Lincon S. Souza, Naoya Sogi, Bernardo B. Gatto, Takumi Kobayashi, Kazuhiro Fukui; Proceedings of the IEEE/CVF Conference on Computer Vision and Pattern Recognition (CVPR) Workshops, 2020, pp. 846-847

In this paper, we propose a method to map data from a Grassmann manifold to a vector space while maximizing discrimination capability for classification. Subspaces are a practical and robust representation for image set recognition. However, as they exist on a Grassmann manifold, machine learning tools constructed on Euclidean geometry cannot be promptly utilized.

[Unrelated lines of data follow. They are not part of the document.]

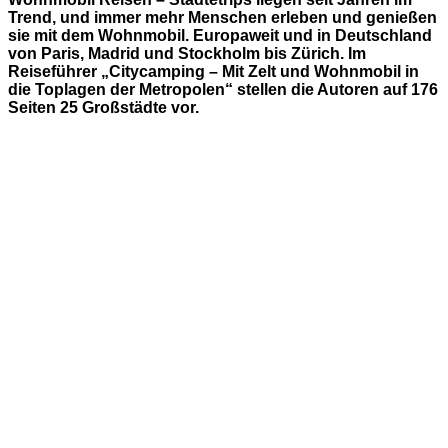
Trend, und immer mehr Menschen erleben und genießen
sie mit dem Wohnmobil. Europaweit und in Deutschland
von Paris, Madrid und Stockholm bis Zürich. Im
Reiseführer „Citycamping – Mit Zelt und Wohnmobil in
die Toplagen der Metropolen“ stellen die Autoren auf 176
Seiten 25 Großstädte vor.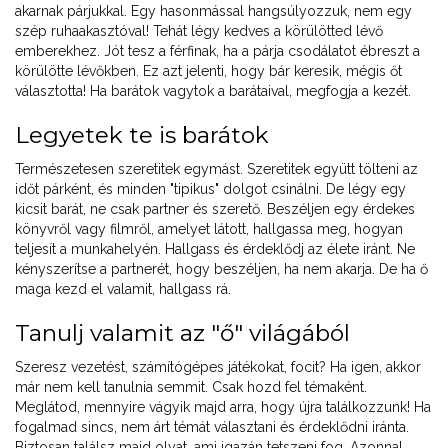
akarnak párjukkal. Egy hasonmással hangsúlyozzuk, nem egy
szép ruhaakasztóval! Tehát légy kedves a körülötted lévő
emberekhez. Jót tesz a férfinak, ha a párja csodálatot ébreszt a
körülötte lévőkben. Ez azt jelenti, hogy bár keresik, mégis őt
választotta! Ha barátok vagytok a barátaival, megfogja a kezét.
Legyetek te is barátok
Természetesen szeretitek egymást. Szeretitek együtt tölteni az
időt párként, és minden "tipikus" dolgot csinálni. De légy egy
kicsit barát, ne csak partner és szerető. Beszéljen egy érdekes
könyvről vagy filmről, amelyet látott, hallgassa meg, hogyan
teljesít a munkahelyén. Hallgass és érdeklődj az élete iránt. Ne
kényszerítse a partnerét, hogy beszéljen, ha nem akarja. De ha ő
maga kezd el valamit, hallgass rá.
Tanulj valamit az "ő" világából
Szeresz vezetést, számítógépes játékokat, focit? Ha igen, akkor
már nem kell tanulnia semmit. Csak hozd fel témaként.
Meglátod, mennyire vágyik majd arra, hogy újra találkozzunk! Ha
fogalmad sincs, nem árt témát választani és érdeklődni iránta.
Biztosan találsz majd olyat, ami igazán tetszeni fog. Azonnal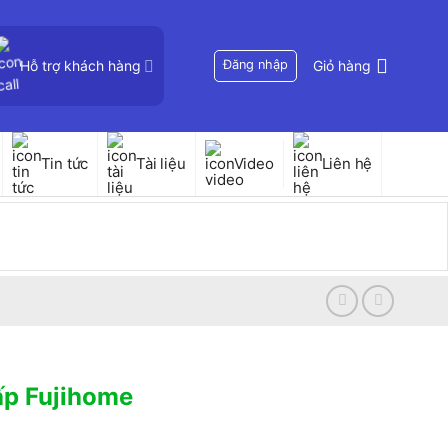
Hỗ trợ khách hàng
Đăng nhập
Giỏ hàng
Tin tức
Tài liệu
Video
Liên hệ
ấp Fujihome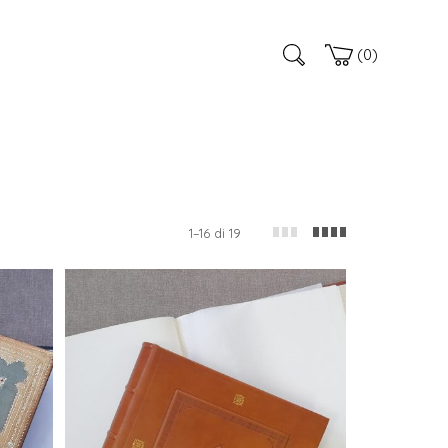
0
1–16 di 19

Recently, methods to construct end-to-end learnable models for subspaces are starting to be explored, but they require multiple matrix decompositions and can be hard to compute and extend. Therefore we introduce a layer to map Grassmann manifold-valued data to vector space, in such a way that it can be seamlessly used as a layer along with other powerful tools defined on Euclidean space. The key idea of our method is to formulate the manifold logarithmic map (log) as a learnable model, where we seek to learn a tangency point that minimizes a loss function with respect to the data. The log effectively transforms a manifold point into a tangent vector. This log model can be learned with Riemannian stochastic gradient descent on the target manifold. We demonstrate the effectiveness of our proposed method on the applications of hand shape recognition, face identification and facial emotion recognition.